---- Information

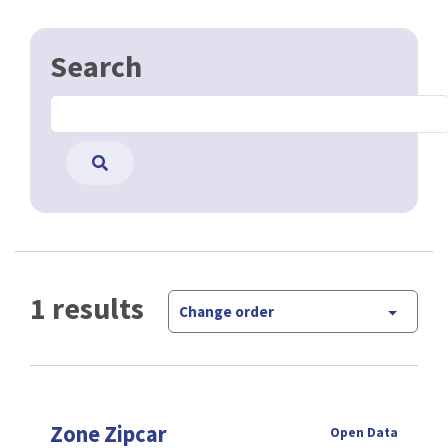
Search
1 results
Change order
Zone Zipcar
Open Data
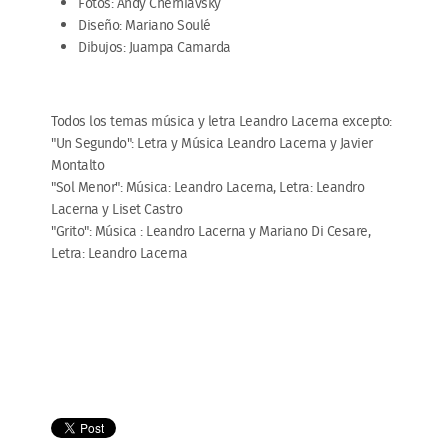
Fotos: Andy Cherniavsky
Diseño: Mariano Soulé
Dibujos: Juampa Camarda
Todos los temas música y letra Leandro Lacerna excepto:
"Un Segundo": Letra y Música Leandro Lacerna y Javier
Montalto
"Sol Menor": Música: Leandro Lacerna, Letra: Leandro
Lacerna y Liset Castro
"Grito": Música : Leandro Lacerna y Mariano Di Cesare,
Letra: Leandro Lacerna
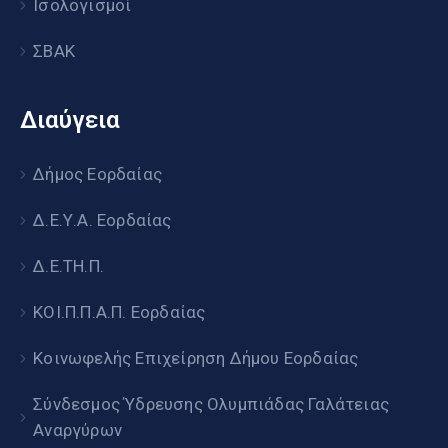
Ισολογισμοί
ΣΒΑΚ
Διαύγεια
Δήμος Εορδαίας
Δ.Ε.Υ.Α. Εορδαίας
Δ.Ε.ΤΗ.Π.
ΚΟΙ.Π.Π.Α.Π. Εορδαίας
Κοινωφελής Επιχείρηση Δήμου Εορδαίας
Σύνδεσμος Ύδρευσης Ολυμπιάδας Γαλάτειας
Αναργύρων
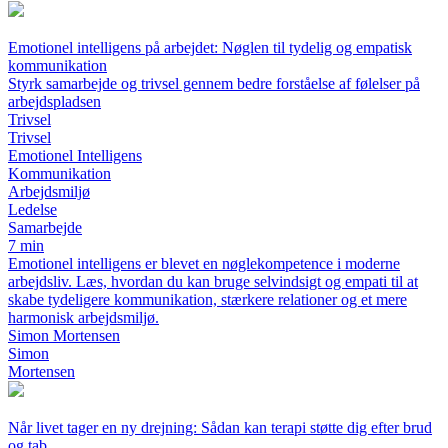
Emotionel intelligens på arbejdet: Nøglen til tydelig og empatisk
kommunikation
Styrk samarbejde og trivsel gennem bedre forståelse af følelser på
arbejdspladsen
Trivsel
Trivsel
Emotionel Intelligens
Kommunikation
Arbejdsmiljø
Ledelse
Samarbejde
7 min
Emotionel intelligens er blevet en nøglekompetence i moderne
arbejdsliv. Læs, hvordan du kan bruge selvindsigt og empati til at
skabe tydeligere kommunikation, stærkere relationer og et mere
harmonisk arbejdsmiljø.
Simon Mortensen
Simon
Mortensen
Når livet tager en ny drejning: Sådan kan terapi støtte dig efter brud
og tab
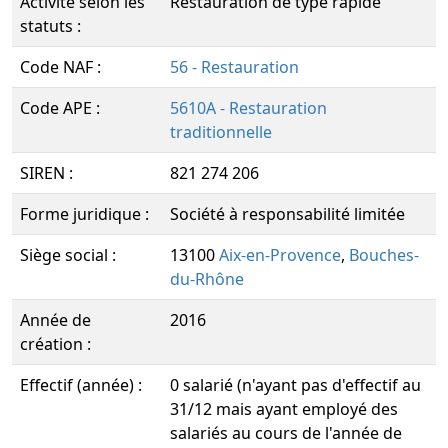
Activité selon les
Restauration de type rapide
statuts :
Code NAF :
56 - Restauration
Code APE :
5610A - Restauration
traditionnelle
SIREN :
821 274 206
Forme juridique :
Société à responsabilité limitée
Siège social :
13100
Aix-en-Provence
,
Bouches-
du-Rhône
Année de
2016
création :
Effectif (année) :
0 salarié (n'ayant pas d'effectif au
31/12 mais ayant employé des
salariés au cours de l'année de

--------

• **Task to carry out**
Reproduce, character for character, every line of text in the material above, leaving the pictures out of your answer.

• **Exercise answer**
Search
1 results
Change order
Zone Zipcar
Open Data
Fotos: Andy Cherniavsky
Diseño: Mariano Soulé
Dibujos: Juampa Camarda
Todos los temas música y letra Leandro Lacerna excepto:
"Un Segundo": Letra y Música Leandro Lacerna y Javier
Montalto
"Sol Menor": Música: Leandro Lacerna, Letra: Leandro
Lacerna y Liset Castro
"Grito": Música : Leandro Lacerna y Mariano Di Cesare,
Letra: Leandro Lacerna
Ισολογισμοί
ΣΒΑΚ
Διαύγεια
Δήμος Εορδαίας
Δ.Ε.Υ.Α. Εορδαίας
Δ.Ε.ΤΗ.Π.
ΚΟΙ.Π.Π.Α.Π. Εορδαίας
Κοινωφελής Επιχείρηση Δήμου Εορδαίας
Σύνδεσμος Ύδρευσης Ολυμπιάδας Γαλάτειας
Αναργύρων
Emotionel intelligens på arbejdet: Nøglen til tydelig og empatisk
kommunikation
Styrk samarbejde og trivsel gennem bedre forståelse af følelser på
arbejdspladsen
Trivsel
Trivsel
Emotionel Intelligens
Kommunikation
Arbejdsmiljø
Ledelse
Samarbejde
7 min
Emotionel intelligens er blevet en nøglekompetence i moderne
arbejdsliv. Læs, hvordan du kan bruge selvindsigt og empati til at
skabe tydeligere kommunikation, stærkere relationer og et mere
harmonisk arbejdsmiljø.
Simon Mortensen
Simon
Mortensen
Når livet tager en ny drejning: Sådan kan terapi støtte dig efter brud
og tab
Activité selon les
Restauration de type rapide
statuts :
Code NAF :
56 - Restauration
Code APE :
5610A - Restauration
traditionnelle
SIREN :
821 274 206
Forme juridique :
Société à responsabilité limitée
Siège social :
13100
Aix-en-Provence
,
Bouches-
du-Rhône
Année de
2016
création :
Effectif (année) :
0 salarié (n'ayant pas d'effectif au
31/12 mais ayant employé des
salariés au cours de l'année de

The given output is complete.